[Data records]

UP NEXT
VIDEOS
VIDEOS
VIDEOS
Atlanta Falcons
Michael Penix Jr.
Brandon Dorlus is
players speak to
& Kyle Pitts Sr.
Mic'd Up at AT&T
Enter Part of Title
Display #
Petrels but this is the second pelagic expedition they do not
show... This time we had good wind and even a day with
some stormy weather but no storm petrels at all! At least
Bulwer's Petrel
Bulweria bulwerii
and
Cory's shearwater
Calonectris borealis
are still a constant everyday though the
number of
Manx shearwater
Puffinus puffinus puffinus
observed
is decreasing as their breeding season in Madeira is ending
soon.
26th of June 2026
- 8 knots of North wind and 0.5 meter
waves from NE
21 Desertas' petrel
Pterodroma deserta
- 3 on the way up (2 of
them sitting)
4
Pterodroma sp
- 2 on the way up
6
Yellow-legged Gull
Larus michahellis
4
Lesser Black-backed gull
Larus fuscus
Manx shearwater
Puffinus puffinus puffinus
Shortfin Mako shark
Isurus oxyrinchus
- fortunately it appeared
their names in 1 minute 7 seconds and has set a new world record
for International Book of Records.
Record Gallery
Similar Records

= Task item =
Write out every line of the listing above verbatim, keeping the original order and wording.

= Exercise result =
UP NEXT
VIDEOS
VIDEOS
VIDEOS
Atlanta Falcons
Michael Penix Jr.
Brandon Dorlus is
players speak to
& Kyle Pitts Sr.
Mic'd Up at AT&T
Enter Part of Title
Display #
Petrels but this is the second pelagic expedition they do not
show... This time we had good wind and even a day with
some stormy weather but no storm petrels at all! At least
Bulwer's Petrel
Bulweria bulwerii
and
Cory's shearwater
Calonectris borealis
are still a constant everyday though the
number of
Manx shearwater
Puffinus puffinus puffinus
observed
is decreasing as their breeding season in Madeira is ending
soon.
26th of June 2026
- 8 knots of North wind and 0.5 meter
waves from NE
21 Desertas' petrel
Pterodroma deserta
- 3 on the way up (2 of
them sitting)
4
Pterodroma sp
- 2 on the way up
6
Yellow-legged Gull
Larus michahellis
4
Lesser Black-backed gull
Larus fuscus
Manx shearwater
Puffinus puffinus puffinus
Shortfin Mako shark
Isurus oxyrinchus
- fortunately it appeared
their names in 1 minute 7 seconds and has set a new world record
for International Book of Records.
Record Gallery
Similar Records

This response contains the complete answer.